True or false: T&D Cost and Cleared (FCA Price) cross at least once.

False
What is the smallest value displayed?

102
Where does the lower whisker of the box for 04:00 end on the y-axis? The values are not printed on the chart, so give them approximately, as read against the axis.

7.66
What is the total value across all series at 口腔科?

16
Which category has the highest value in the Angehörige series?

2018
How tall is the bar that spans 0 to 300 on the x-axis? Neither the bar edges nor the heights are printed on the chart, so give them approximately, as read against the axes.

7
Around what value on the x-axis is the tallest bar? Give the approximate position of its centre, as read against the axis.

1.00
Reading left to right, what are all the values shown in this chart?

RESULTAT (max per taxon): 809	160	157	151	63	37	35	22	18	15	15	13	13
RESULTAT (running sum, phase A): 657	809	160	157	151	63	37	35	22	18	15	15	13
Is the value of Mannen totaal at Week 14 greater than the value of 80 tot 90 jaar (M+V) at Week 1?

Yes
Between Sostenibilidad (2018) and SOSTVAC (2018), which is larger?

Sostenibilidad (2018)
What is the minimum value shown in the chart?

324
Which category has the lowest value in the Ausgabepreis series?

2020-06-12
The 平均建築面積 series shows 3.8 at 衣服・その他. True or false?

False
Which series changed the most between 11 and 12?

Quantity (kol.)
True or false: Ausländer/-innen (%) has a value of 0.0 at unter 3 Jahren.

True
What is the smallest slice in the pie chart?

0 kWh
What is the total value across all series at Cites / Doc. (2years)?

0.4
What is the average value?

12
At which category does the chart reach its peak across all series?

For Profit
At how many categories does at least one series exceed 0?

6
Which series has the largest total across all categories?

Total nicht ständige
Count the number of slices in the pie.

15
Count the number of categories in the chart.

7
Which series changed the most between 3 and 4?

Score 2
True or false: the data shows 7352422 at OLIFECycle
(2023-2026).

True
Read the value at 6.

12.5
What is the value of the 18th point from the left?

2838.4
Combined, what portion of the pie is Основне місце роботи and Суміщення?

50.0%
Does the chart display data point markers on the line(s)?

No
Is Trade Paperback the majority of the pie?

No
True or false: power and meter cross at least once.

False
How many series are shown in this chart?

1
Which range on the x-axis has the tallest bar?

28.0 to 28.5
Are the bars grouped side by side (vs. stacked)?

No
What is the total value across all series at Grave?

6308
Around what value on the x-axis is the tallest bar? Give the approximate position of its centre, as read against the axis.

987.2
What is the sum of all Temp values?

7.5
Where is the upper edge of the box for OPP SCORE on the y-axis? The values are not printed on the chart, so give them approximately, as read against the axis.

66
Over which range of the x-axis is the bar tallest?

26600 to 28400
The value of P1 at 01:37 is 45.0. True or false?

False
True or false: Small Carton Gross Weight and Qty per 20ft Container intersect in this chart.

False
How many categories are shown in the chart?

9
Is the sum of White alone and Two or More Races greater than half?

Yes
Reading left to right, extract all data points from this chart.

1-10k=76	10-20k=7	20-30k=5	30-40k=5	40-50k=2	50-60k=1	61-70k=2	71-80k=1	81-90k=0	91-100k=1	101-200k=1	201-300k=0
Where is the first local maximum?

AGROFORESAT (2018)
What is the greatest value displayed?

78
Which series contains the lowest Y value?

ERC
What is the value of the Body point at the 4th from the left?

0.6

## PROBLEM STATEMENT
Reproduce the entire listing above, line for line, without altering a single character.

## SOLVED EXERCISE
True or false: T&D Cost and Cleared (FCA Price) cross at least once.

False
What is the smallest value displayed?

102
Where does the lower whisker of the box for 04:00 end on the y-axis? The values are not printed on the chart, so give them approximately, as read against the axis.

7.66
What is the total value across all series at 口腔科?

16
Which category has the highest value in the Angehörige series?

2018
How tall is the bar that spans 0 to 300 on the x-axis? Neither the bar edges nor the heights are printed on the chart, so give them approximately, as read against the axes.

7
Around what value on the x-axis is the tallest bar? Give the approximate position of its centre, as read against the axis.

1.00
Reading left to right, what are all the values shown in this chart?

RESULTAT (max per taxon): 809	160	157	151	63	37	35	22	18	15	15	13	13
RESULTAT (running sum, phase A): 657	809	160	157	151	63	37	35	22	18	15	15	13
Is the value of Mannen totaal at Week 14 greater than the value of 80 tot 90 jaar (M+V) at Week 1?

Yes
Between Sostenibilidad (2018) and SOSTVAC (2018), which is larger?

Sostenibilidad (2018)
What is the minimum value shown in the chart?

324
Which category has the lowest value in the Ausgabepreis series?

2020-06-12
The 平均建築面積 series shows 3.8 at 衣服・その他. True or false?

False
Which series changed the most between 11 and 12?

Quantity (kol.)
True or false: Ausländer/-innen (%) has a value of 0.0 at unter 3 Jahren.

True
What is the smallest slice in the pie chart?

0 kWh
What is the total value across all series at Cites / Doc. (2years)?

0.4
What is the average value?

12
At which category does the chart reach its peak across all series?

For Profit
At how many categories does at least one series exceed 0?

6
Which series has the largest total across all categories?

Total nicht ständige
Count the number of slices in the pie.

15
Count the number of categories in the chart.

7
Which series changed the most between 3 and 4?

Score 2
True or false: the data shows 7352422 at OLIFECycle
(2023-2026).

True
Read the value at 6.

12.5
What is the value of the 18th point from the left?

2838.4
Combined, what portion of the pie is Основне місце роботи and Суміщення?

50.0%
Does the chart display data point markers on the line(s)?

No
Is Trade Paperback the majority of the pie?

No
True or false: power and meter cross at least once.

False
How many series are shown in this chart?

1
Which range on the x-axis has the tallest bar?

28.0 to 28.5
Are the bars grouped side by side (vs. stacked)?

No
What is the total value across all series at Grave?

6308
Around what value on the x-axis is the tallest bar? Give the approximate position of its centre, as read against the axis.

987.2
What is the sum of all Temp values?

7.5
Where is the upper edge of the box for OPP SCORE on the y-axis? The values are not printed on the chart, so give them approximately, as read against the axis.

66
Over which range of the x-axis is the bar tallest?

26600 to 28400
The value of P1 at 01:37 is 45.0. True or false?

False
True or false: Small Carton Gross Weight and Qty per 20ft Container intersect in this chart.

False
How many categories are shown in the chart?

9
Is the sum of White alone and Two or More Races greater than half?

Yes
Reading left to right, extract all data points from this chart.

1-10k=76	10-20k=7	20-30k=5	30-40k=5	40-50k=2	50-60k=1	61-70k=2	71-80k=1	81-90k=0	91-100k=1	101-200k=1	201-300k=0
Where is the first local maximum?

AGROFORESAT (2018)
What is the greatest value displayed?

78
Which series contains the lowest Y value?

ERC
What is the value of the Body point at the 4th from the left?

0.6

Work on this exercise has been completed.